Melalui laporan Ikhtisar Hasil Pemeriksaan Semester (IHPS) I 2022, BPK menyebut BI belum memiliki pedoman baku. Untuk menghitung biaya transfer dana dan belum memiliki peraturan mengenai tata cara pengenaan biaya transfer dana sebagaimana diamanatkan dalam UU Nomor 3 Tahun 2011 tentang Transfer Dana.
"Akibatnya, biaya transfer BI Fast tidak transparan dan akuntabel," tulis laporan IHPS I 2022 BPK seperti dikutip VIVA, Jumat, 7 Oktober 2022.

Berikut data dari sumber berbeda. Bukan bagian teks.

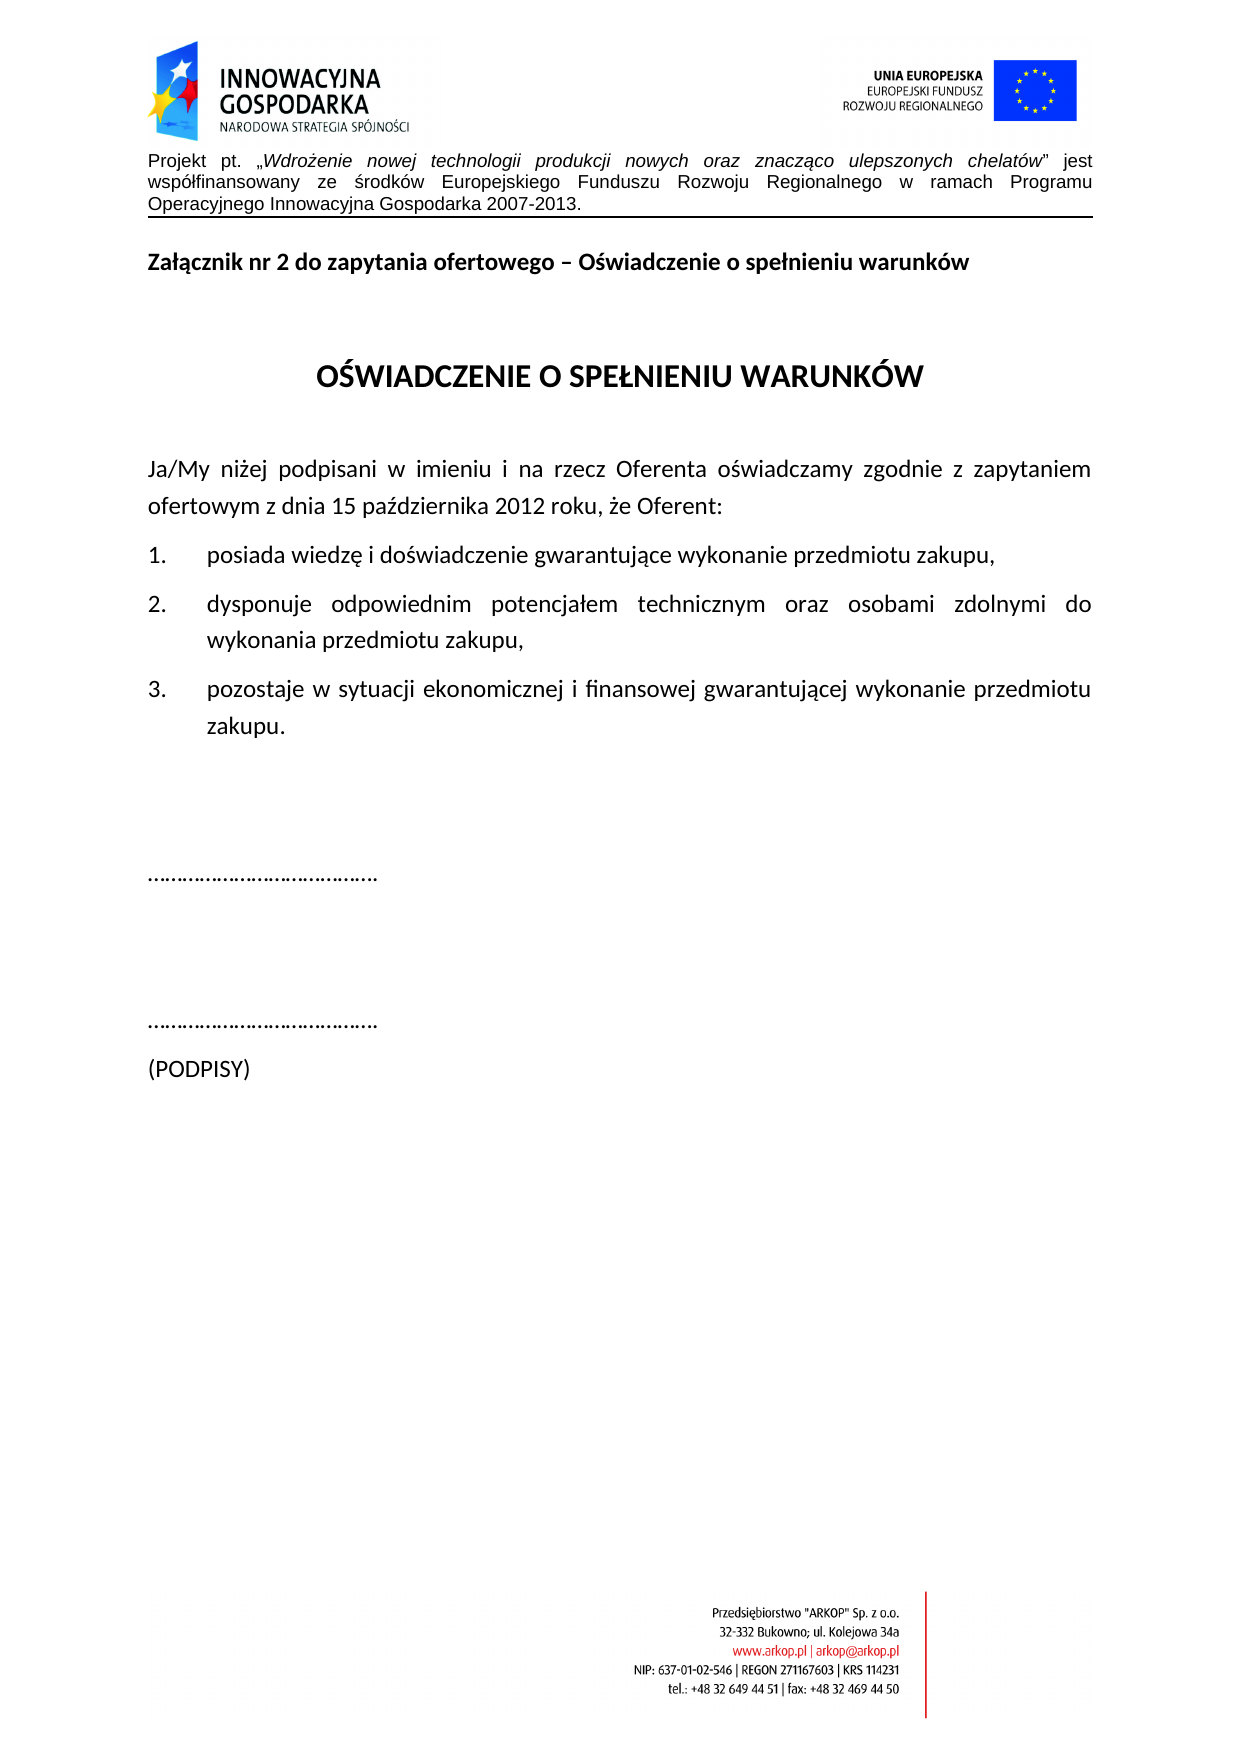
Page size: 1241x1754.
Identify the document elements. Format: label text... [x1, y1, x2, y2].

Kepala Departemen Komunikasi BI, Erwin Haryono mengatakan, pihaknya sudah membahas temuan BPK tersebut dalam rapat internal. Di mana perbedaan tarif transfer saat ini merupakan bagian dari digitalisasi.
"Salah satu percepatan digitalisasi itu lewat pembayaran. Kalau pembayaran lebih murah, digitalisasi itu jadi lebih cepat," kata Erwin.
Diketahui, biaya transfer melalui BI Fast sebesar Rp 2.500 atau lebih murah bila dibandingkan dengan biaya transfer umum sebesar Rp 6.500 per transaksi.
Adapun dengan temuan tersebut terangnya, merupakan bagian dari pricing policy. Karena pada saat BI menyusun pricing policy, sudah mempertimbangkan berbagai hal, tak hanya elemen pengembalian investasi tetapi juga elemen policy itu sendiri.
Untuk itu, Erwin menganggap temuan BPK tersebut merupakan salah satu proses menuju sesuatu yang lebih baik. " Dalam prosesnya BPK melihat ada yang perlu diperbaiki ya kami perbaiki," ujarnya.
"Pasti kami tindak lanjuti, karena semuanya berniat baik. BPK tentu saja akan menjaga government dan kami tentu saja sebagai government, policy untuk percepatan digitalisasi salah satunya melalui pricing policy ya akan kami lakukan," tambahnya.